Cardiac Neuroendocrine Tumours

The 2017 Toronto Cardiac Tumour Conference
Dr Robert Cusimano

The National Post
Meet the ace Canadian heart surgeon who ‘does the stuff other doctors are too scared to do’ – January 20, 2016
Fairchild TV
Heart Cancer
The Heart of the Matter – The Sunday Edition

Conference Goal

This programme will focus on the evaluation and treatment of primary neuroendocrine tumours of the heart. Topics will cover imaging modalities used in diagnosis, surgical options and operations, chemotherapeutic treatments and options, and pathological considerations of these rare tumours.

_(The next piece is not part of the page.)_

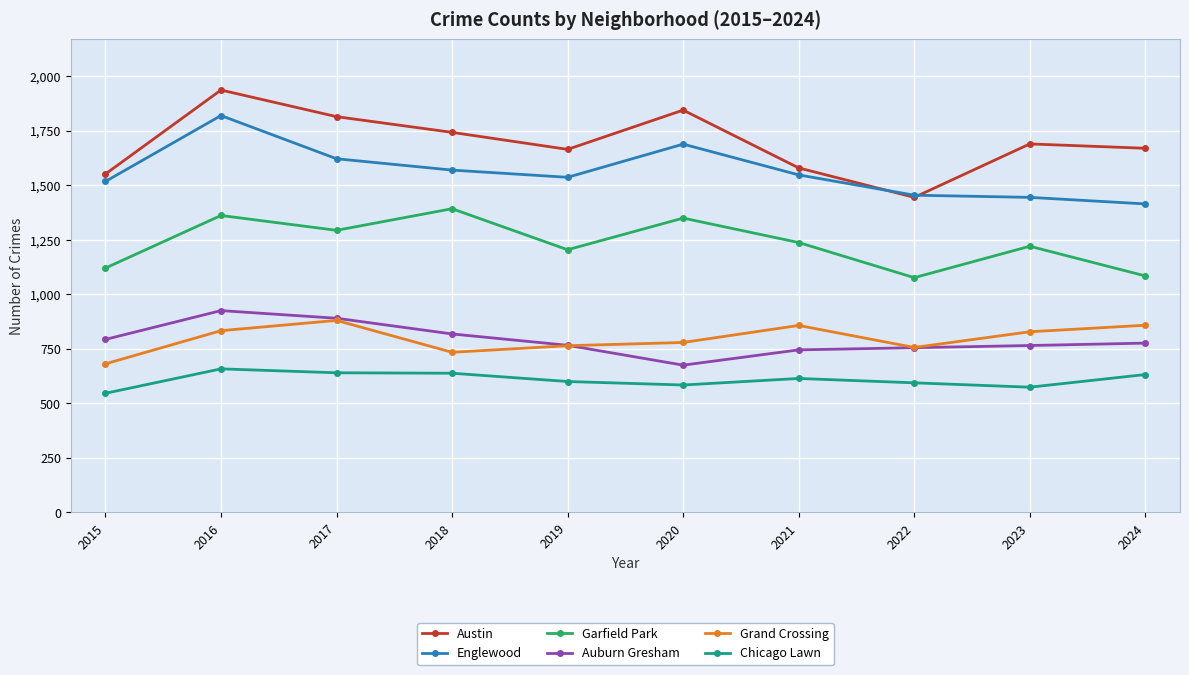

The value of Austin at 2017 is 1814. True or false?

True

By the end of the conference, the participant will be able to:

  • Interpret the workup of a patient with a primary neuroendocrine tumour of the heart
  • Describe the characteristics that determine the cardiac lesion and know the surgical options for resection
  • Know which imaging modalities are best for determination of operability and the shortcoming of one modality over another
  • Describe the role of neo-adjuvent therapy and new therapies for a neuroendocrine tumour of the heart
  • Identify the limitations of pathological examination


Continuing Professional Development (CPD), Faculty of Medicine, University of Toronto, is fully accredited by the Committee on Accreditation of Continuing Medical Education (CACME), a subcommittee of the Committee on Accreditation of Canadian Medical Schools (CACMS). This standard allows CPD to review and assess educational activities based on the criteria established by The College of Family Physicians of Canada and the Royal College of Physicians and Surgeons of Canada.

As a result of a reciprocal agreement between the Royal College of Physicians and Surgeons of Canada, The American Medical Association, and The European Union for Medical Specialties (EUMS), CPD is permitted to assign respective credits.

Faculty Disclosure

It is the policy of University of Toronto, Faculty of Medicine, Continuing Professional Development to ensure balance, independence, objectivity, and scientific rigor in all its individually accredited or jointly accredited educational programs. Speakers and/or planning committee members, participating in University of Toronto accredited programs, are expected to disclose to the program audience any real or apparent conflict(s) of interest that may have a direct bearing on the subject matter of the continuing education program. This pertains to relationships within the last FIVE (5) years with pharmaceutical companies, biomedical device manufacturers, or other corporations whose products or services are related to the subject matter of the presentation topic. The intent of this policy is not to prevent a speaker with a potential conflict of interest from making a presentation. It is merely intended that any potential conflict should be identified openly so that the listeners may form their own judgments about the presentation with the full disclosure of facts. It remains for the audience to determine whether the speaker's outside interests may reflect a possible bias in either the exposition or the conclusions presented.